[REQUIREMENTS]: Retype the data that follows line for line, without changing any characters, and leave out the pictures.

[RECORDED INFORMATION]:
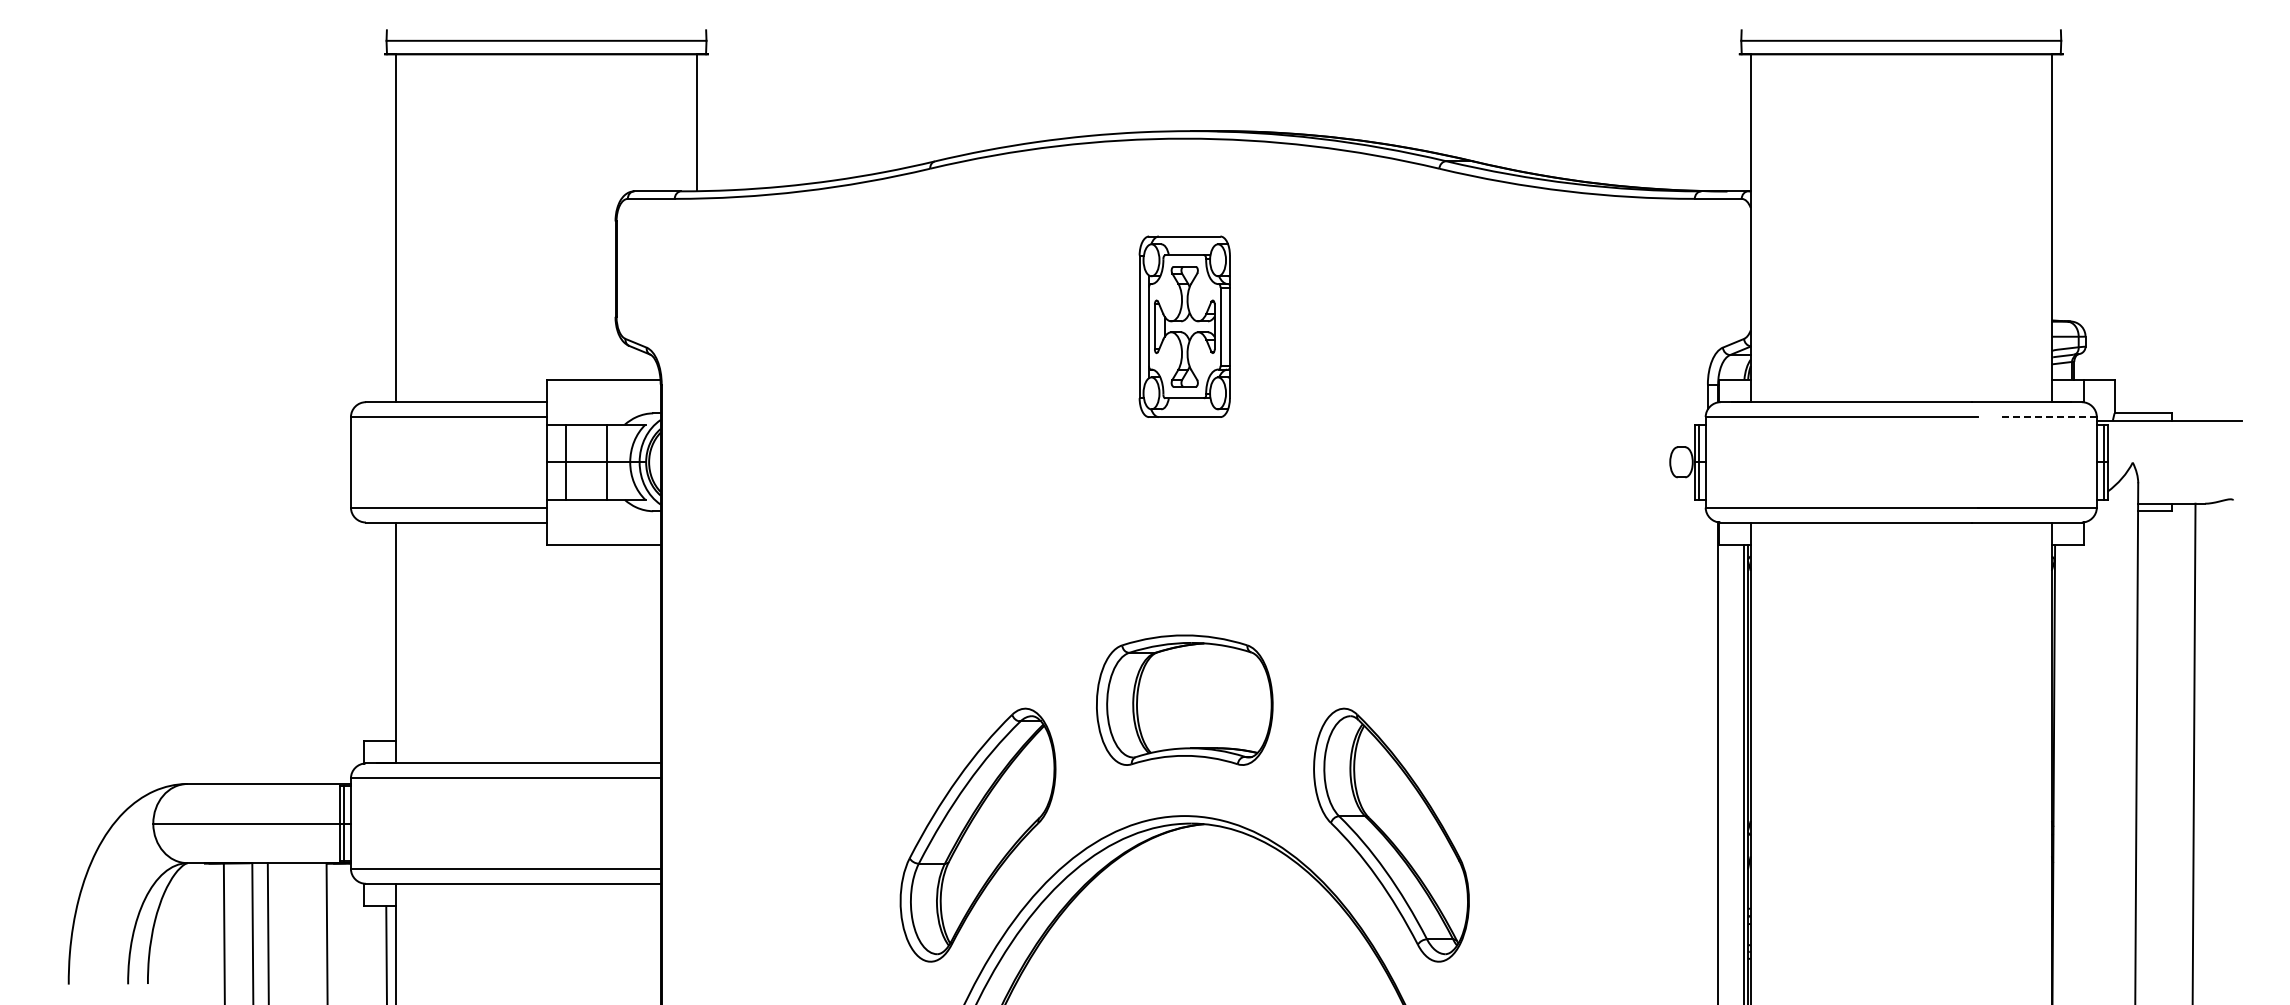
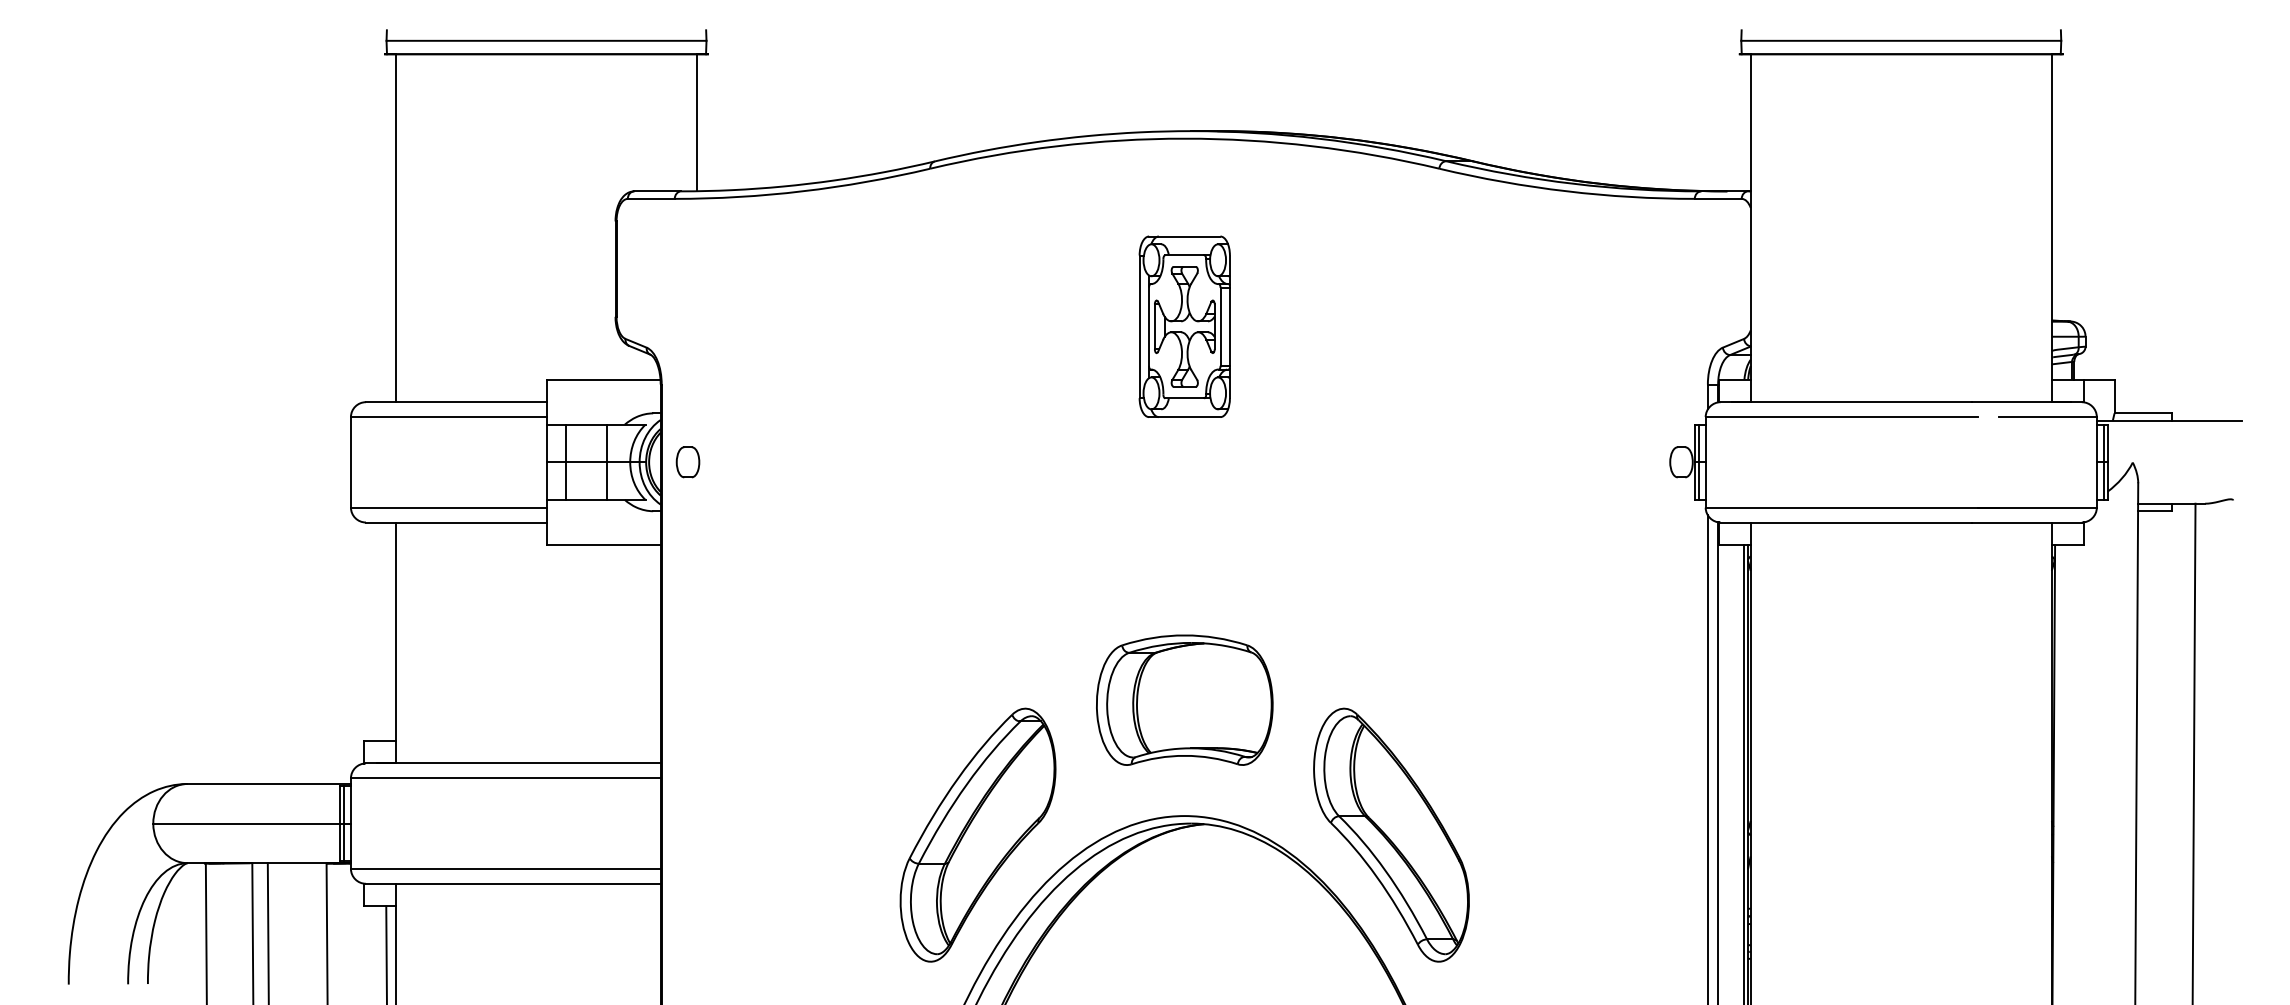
line at (2047, 417): dashed -> solid
part at (687, 462): none -> present
line at (1707, 758): none -> present
line at (223, 932) position: (223, 932) -> (205, 932)
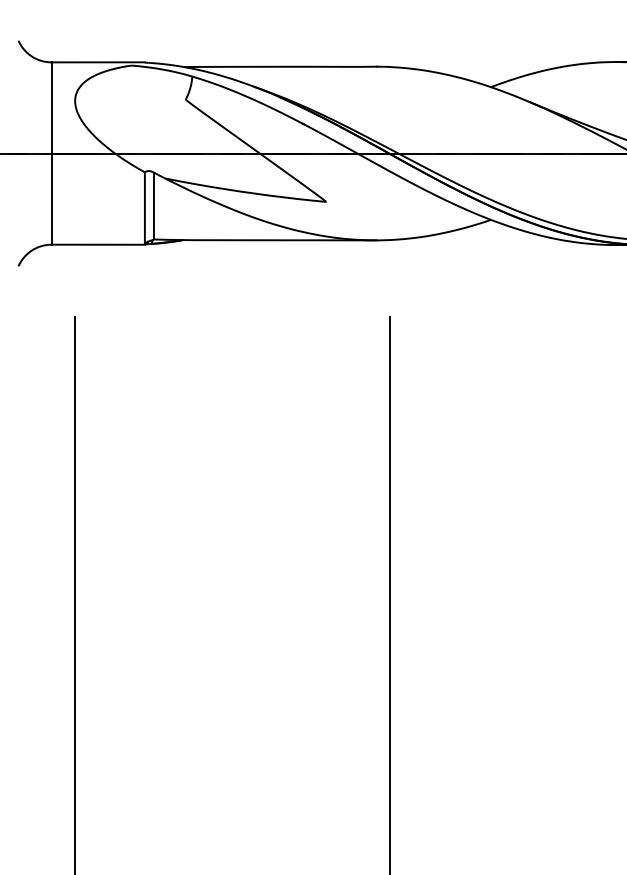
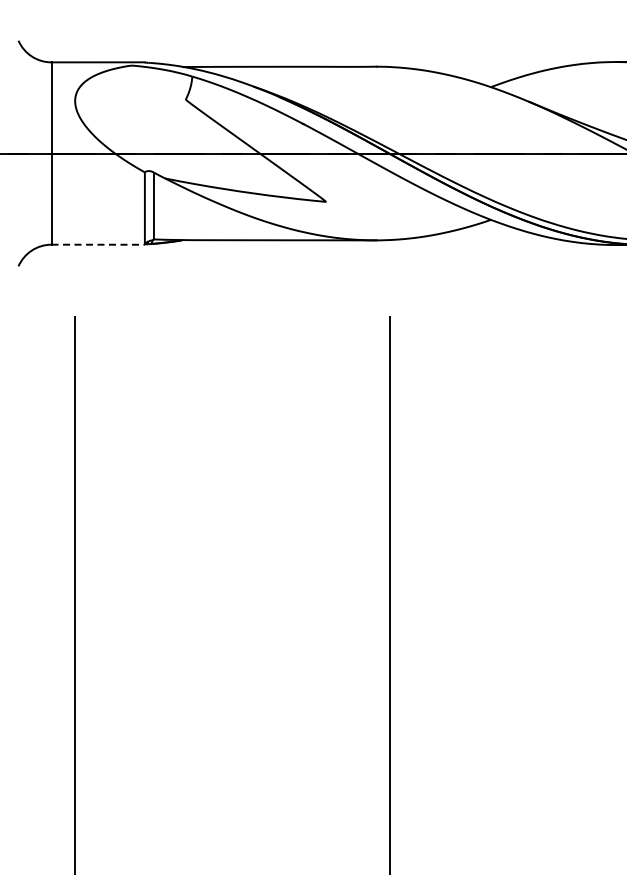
line at (98, 244): solid -> dashed
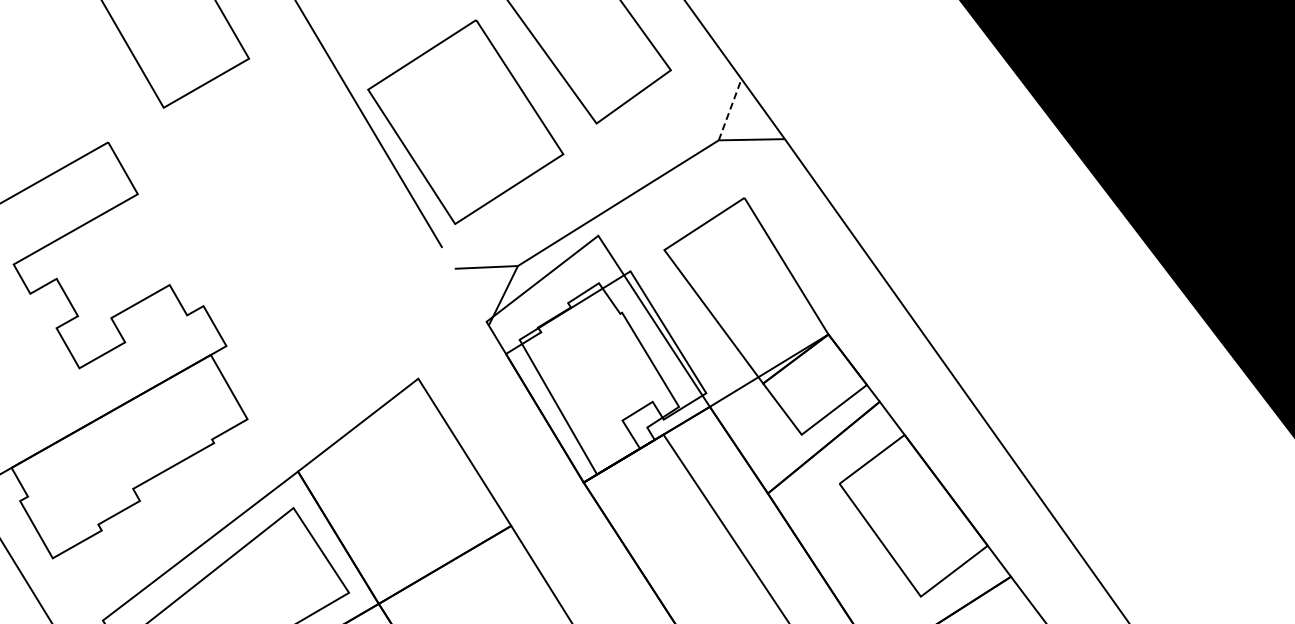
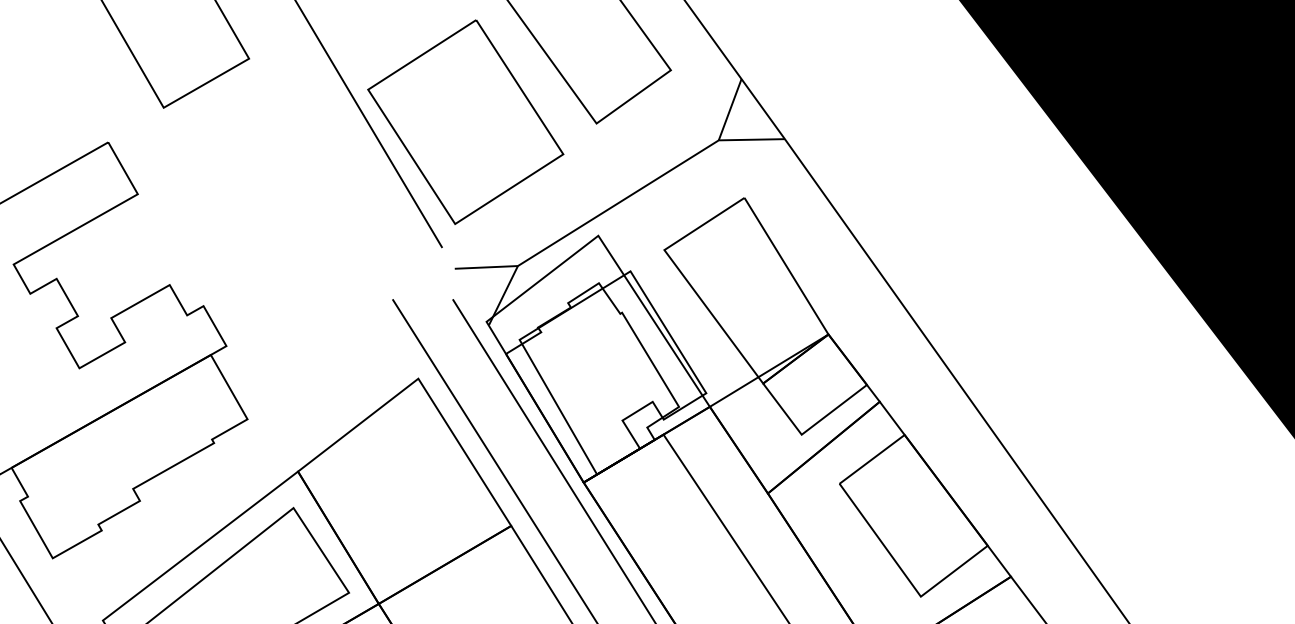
line at (730, 109): dashed -> solid
line at (494, 460): none -> present
line at (553, 460): none -> present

[RESPONSE]:
line at (2047, 417): dashed -> solid
part at (687, 462): none -> present
line at (1707, 758): none -> present
line at (223, 932) position: (223, 932) -> (205, 932)
line at (98, 244): solid -> dashed
line at (730, 109): dashed -> solid
line at (494, 460): none -> present
line at (553, 460): none -> present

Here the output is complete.